(Body or hand keypoint data)
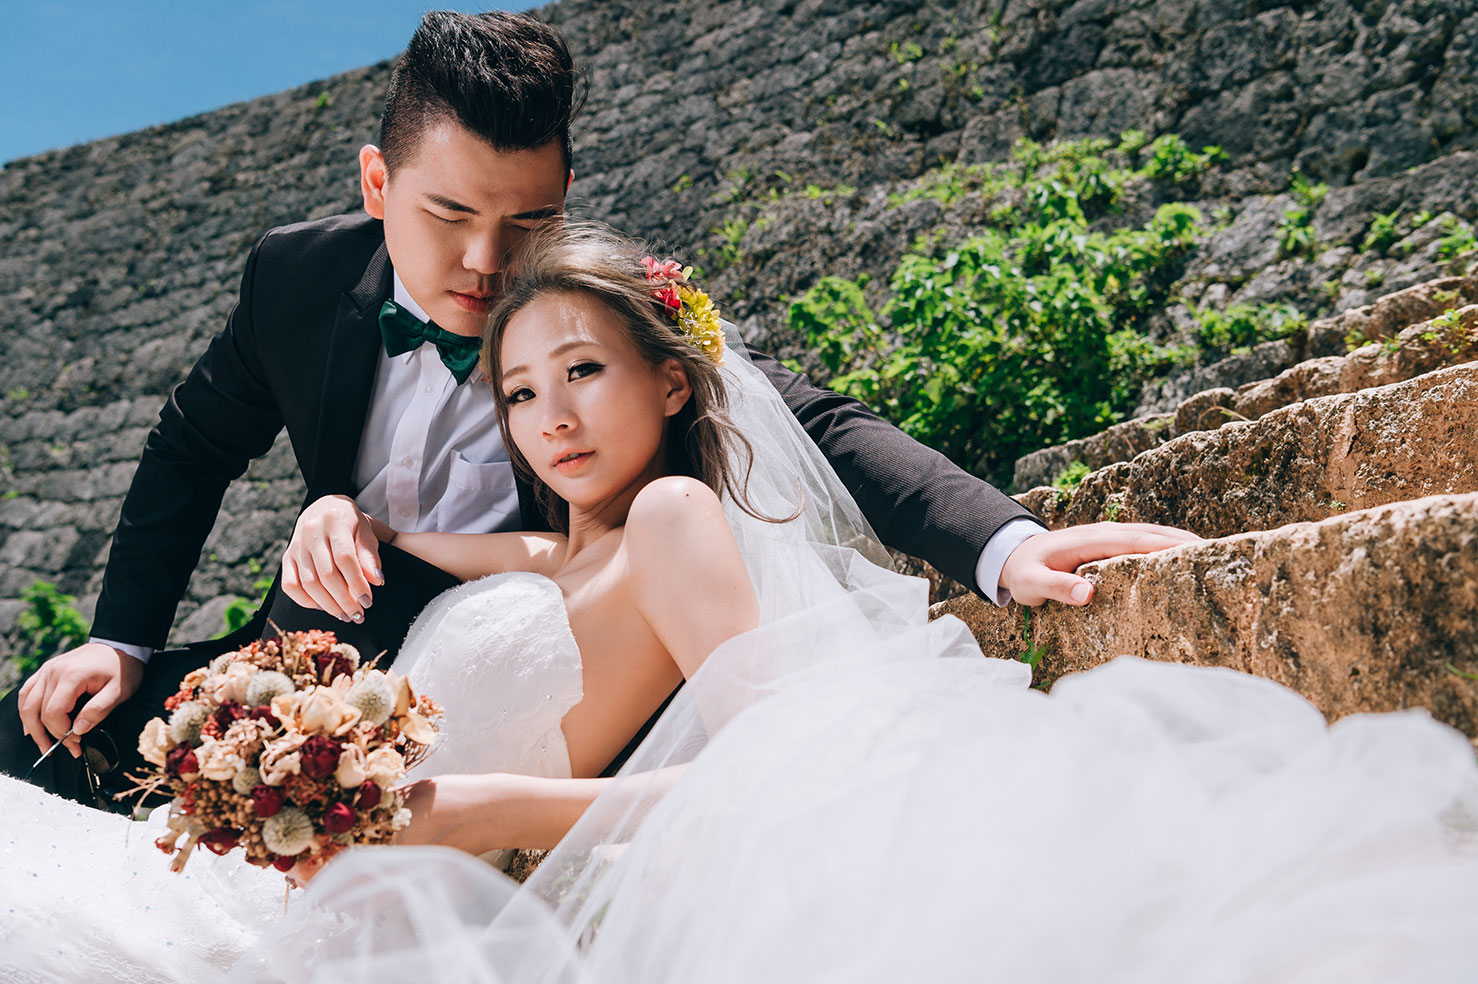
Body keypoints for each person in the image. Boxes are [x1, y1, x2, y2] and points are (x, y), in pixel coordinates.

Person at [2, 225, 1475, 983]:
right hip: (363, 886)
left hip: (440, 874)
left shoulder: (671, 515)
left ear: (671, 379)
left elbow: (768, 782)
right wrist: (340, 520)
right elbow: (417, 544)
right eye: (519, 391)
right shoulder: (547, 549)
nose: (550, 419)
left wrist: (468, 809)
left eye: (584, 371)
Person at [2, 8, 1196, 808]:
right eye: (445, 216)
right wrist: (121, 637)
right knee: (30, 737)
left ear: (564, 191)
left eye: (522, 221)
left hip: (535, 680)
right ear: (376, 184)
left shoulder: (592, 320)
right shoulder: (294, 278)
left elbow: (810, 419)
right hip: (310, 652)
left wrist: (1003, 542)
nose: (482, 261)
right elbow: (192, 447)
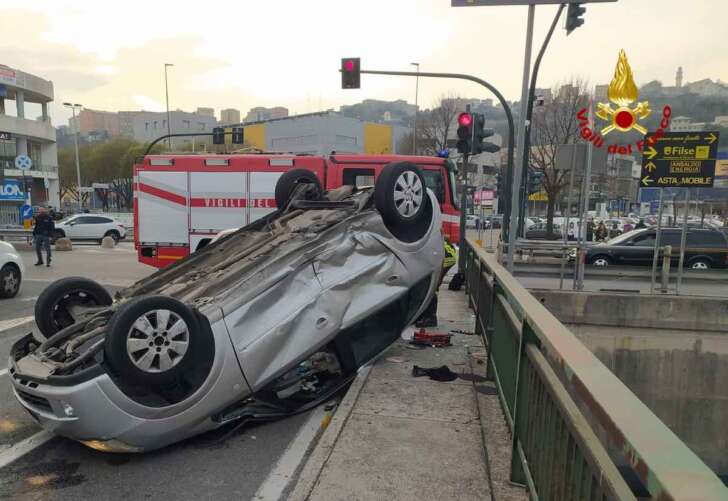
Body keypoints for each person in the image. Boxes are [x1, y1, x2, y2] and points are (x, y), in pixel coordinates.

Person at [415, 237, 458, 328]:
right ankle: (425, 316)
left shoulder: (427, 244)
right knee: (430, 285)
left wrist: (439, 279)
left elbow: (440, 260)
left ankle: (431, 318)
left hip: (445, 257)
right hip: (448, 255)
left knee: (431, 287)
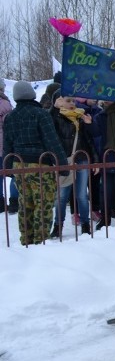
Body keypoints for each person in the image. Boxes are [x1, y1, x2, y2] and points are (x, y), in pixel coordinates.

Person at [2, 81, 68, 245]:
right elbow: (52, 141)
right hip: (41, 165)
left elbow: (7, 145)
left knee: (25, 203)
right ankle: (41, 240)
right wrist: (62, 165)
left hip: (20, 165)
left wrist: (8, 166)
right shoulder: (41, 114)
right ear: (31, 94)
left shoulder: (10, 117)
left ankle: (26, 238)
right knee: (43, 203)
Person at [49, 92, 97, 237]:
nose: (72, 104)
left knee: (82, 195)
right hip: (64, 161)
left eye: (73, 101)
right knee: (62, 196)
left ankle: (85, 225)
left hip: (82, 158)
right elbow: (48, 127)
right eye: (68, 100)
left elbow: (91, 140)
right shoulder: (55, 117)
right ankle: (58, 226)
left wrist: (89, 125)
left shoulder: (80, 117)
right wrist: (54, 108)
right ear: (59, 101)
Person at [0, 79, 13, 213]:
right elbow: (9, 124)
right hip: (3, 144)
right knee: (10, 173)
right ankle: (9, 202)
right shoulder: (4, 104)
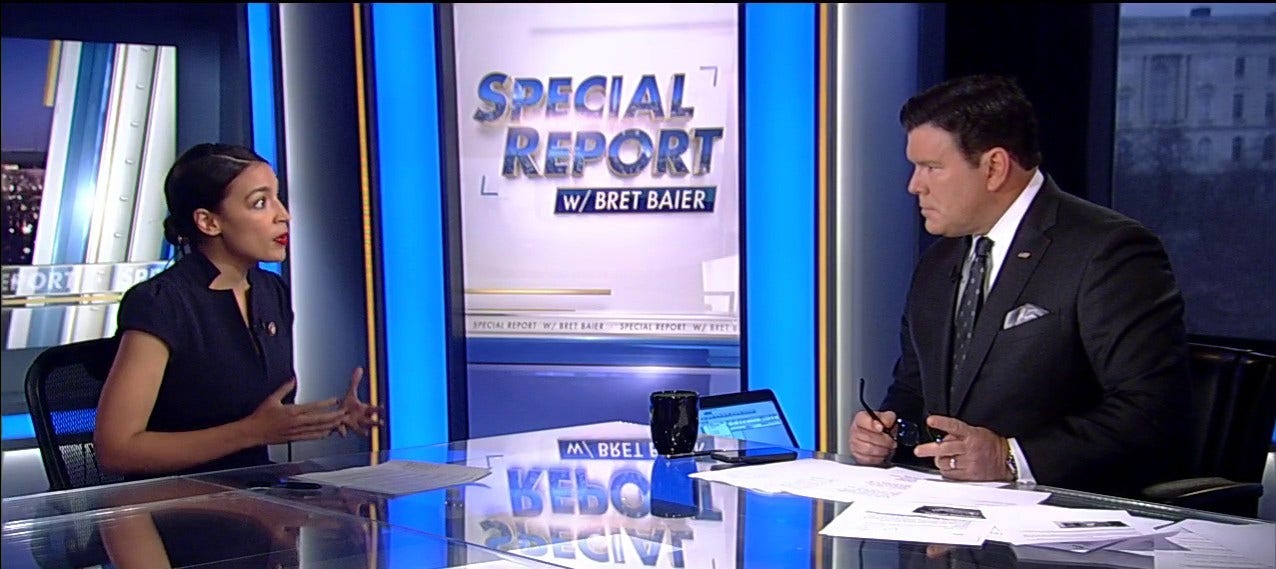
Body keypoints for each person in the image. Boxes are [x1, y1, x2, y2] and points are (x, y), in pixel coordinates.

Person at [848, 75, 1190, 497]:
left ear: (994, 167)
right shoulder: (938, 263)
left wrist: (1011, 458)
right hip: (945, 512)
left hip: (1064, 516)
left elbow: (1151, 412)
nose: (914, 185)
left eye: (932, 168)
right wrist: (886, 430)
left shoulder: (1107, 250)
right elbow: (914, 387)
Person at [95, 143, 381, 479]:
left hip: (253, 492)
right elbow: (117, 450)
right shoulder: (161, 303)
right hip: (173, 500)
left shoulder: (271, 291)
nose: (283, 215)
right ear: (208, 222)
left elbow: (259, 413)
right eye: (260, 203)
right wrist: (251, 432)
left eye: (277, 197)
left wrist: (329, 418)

### What is needed
The expected output is every entry above, character for character, with no pictures.

### Written response
Body keypoints for each person in the image. Boxes are [x1, y1, x2, y2] and points are (x, y), in pixel coordinates.

Person at [2, 225, 1475, 983]:
right hip: (363, 886)
left hip: (440, 874)
left shoulder: (671, 515)
left ear: (671, 379)
left elbow: (768, 782)
right wrist: (340, 520)
right elbow: (417, 544)
right eye: (519, 391)
right shoulder: (547, 549)
nose: (550, 419)
left wrist: (468, 809)
left eye: (584, 371)
Person at [2, 8, 1196, 808]:
right eye: (445, 216)
right wrist: (121, 637)
right knee: (30, 737)
left ear: (564, 191)
left eye: (522, 221)
left hip: (535, 680)
right ear: (376, 184)
left shoulder: (592, 320)
right shoulder: (294, 278)
left elbow: (810, 419)
right hip: (310, 652)
left wrist: (1003, 542)
nose: (482, 261)
right elbow: (192, 447)
Body keypoints for each person in the image. Boxes are [x1, y1, x2, y2] and points are (x, y), in pixel coordinates.

Person at [415, 237, 458, 328]:
right ankle: (425, 316)
left shoulder: (427, 244)
right knee: (430, 285)
left wrist: (439, 279)
left elbow: (440, 260)
left ankle: (431, 318)
left hip: (445, 257)
right hip: (448, 255)
left knee: (431, 287)
Body keypoints for each person in the image. Boxes are [x1, y1, x2, y2] and points are (x, y), in pixel coordinates.

Person at [2, 81, 68, 245]:
right elbow: (52, 141)
right hip: (41, 165)
left elbow: (7, 145)
left knee: (25, 203)
right ankle: (41, 240)
right wrist: (62, 165)
left hip: (20, 165)
left wrist: (8, 166)
right shoulder: (41, 114)
right ear: (31, 94)
left shoulder: (10, 117)
left ankle: (26, 238)
right knee: (43, 203)
Person at [49, 92, 97, 237]:
nose: (72, 104)
left knee: (82, 195)
right hip: (64, 161)
left eye: (73, 101)
right knee: (62, 196)
left ankle: (85, 225)
left hip: (82, 158)
right elbow: (48, 127)
right eye: (68, 100)
left elbow: (91, 140)
right shoulder: (55, 117)
right ankle: (58, 226)
left wrist: (89, 125)
left shoulder: (80, 117)
right wrist: (54, 108)
right ear: (59, 101)
Person at [0, 79, 13, 213]:
right elbow: (9, 124)
right hip: (3, 144)
right knee: (10, 173)
right ankle: (9, 202)
right shoulder: (4, 104)
Body keypoints for each person in the image. Boxes are [x1, y1, x2, y2] and points are (x, y), in pixel coordinates.

Person at [848, 75, 1190, 497]:
left ear: (994, 167)
right shoulder: (938, 263)
left wrist: (1011, 458)
right hip: (945, 512)
left hip: (1064, 516)
left elbow: (1151, 412)
nose: (914, 185)
left eye: (932, 168)
right wrist: (886, 430)
left shoulder: (1107, 250)
right elbow: (914, 387)
Person at [95, 143, 381, 479]:
left hip: (253, 492)
right elbow: (117, 450)
right shoulder: (161, 303)
right hip: (173, 500)
left shoulder: (271, 291)
nose: (283, 215)
right ear: (208, 222)
left elbow: (259, 413)
right eye: (260, 203)
right wrist: (251, 432)
left eye: (277, 197)
left wrist: (329, 418)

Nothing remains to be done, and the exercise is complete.